- **EXERCISE INSTRUCTIONS**
Duplicate the stretch of lines from the one containing "Which series has" through the one containing "NIC group > 00020", reproducing both end lines and everything between them.

- **SUPPLIED ENTRIES**
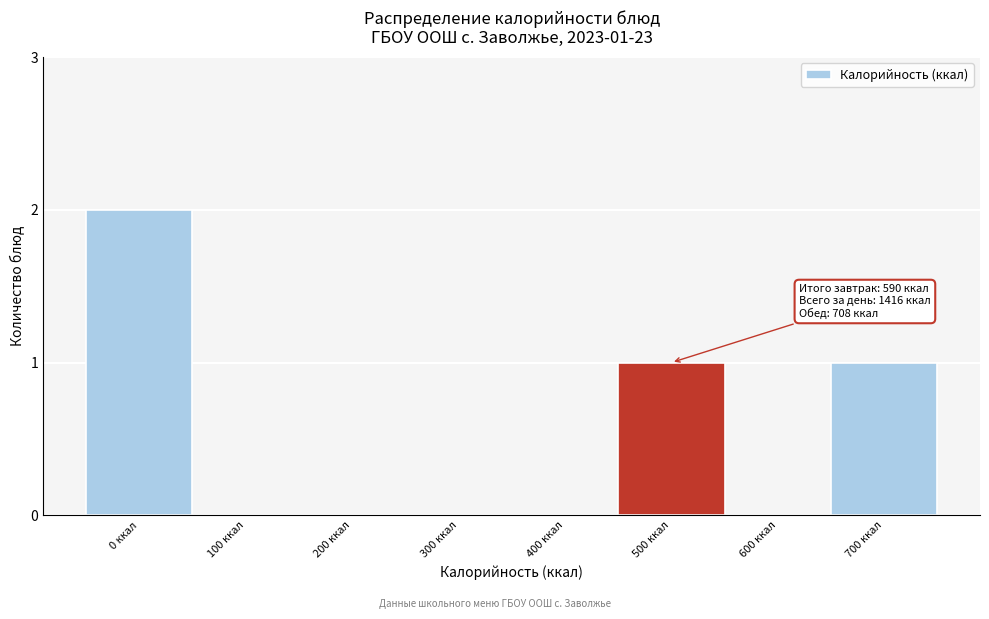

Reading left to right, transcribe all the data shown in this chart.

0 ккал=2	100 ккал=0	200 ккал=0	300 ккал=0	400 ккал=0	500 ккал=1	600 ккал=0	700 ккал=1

==

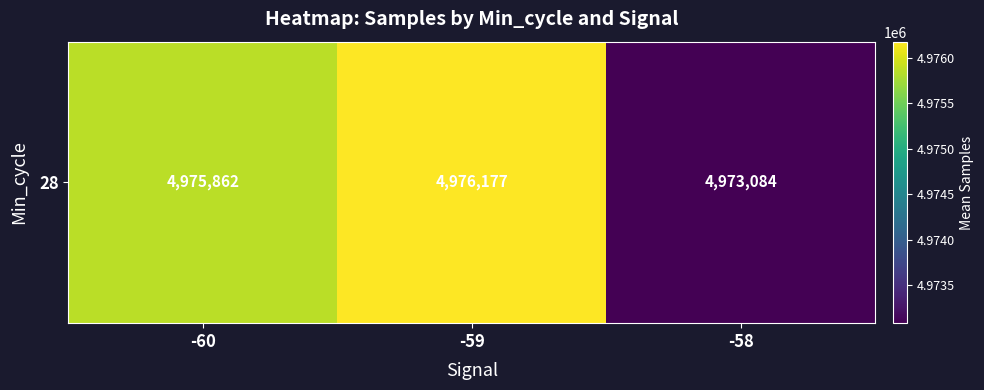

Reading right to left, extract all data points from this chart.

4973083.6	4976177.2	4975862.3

...

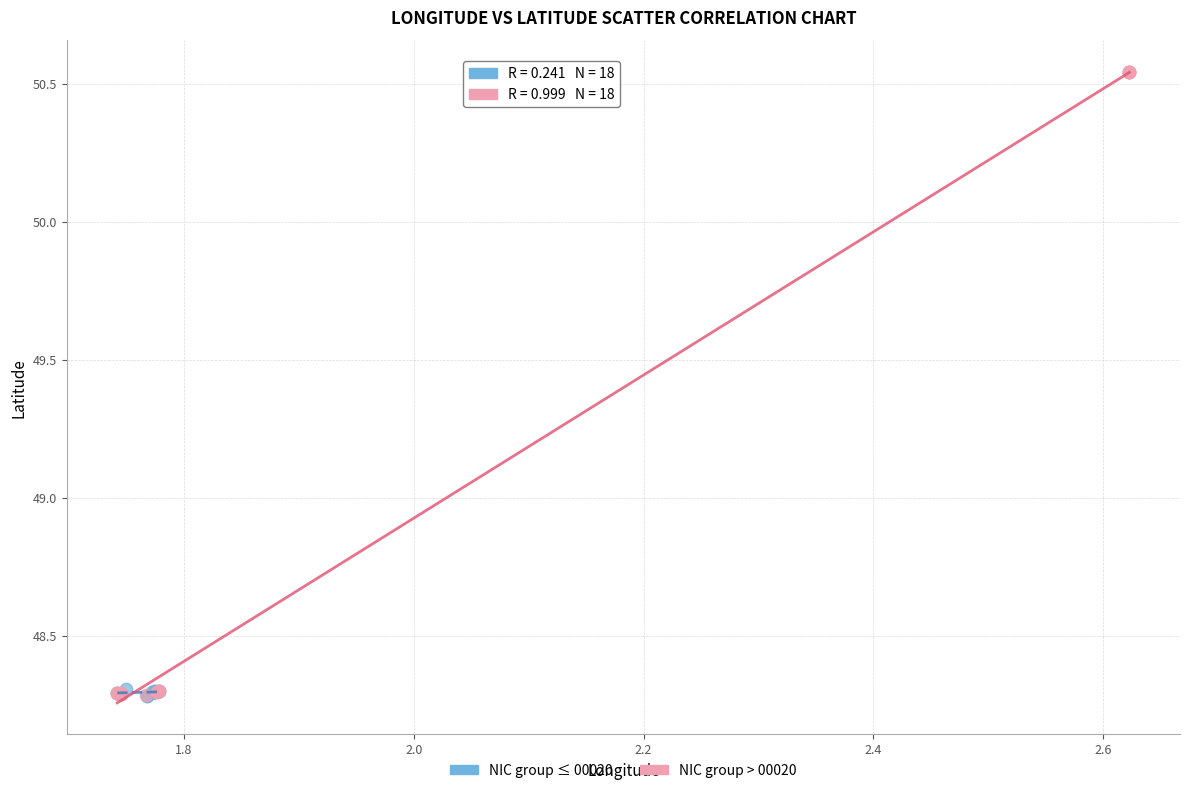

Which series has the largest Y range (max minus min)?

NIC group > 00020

- **ANSWER BOX**
Which series has the largest Y range (max minus min)?

NIC group > 00020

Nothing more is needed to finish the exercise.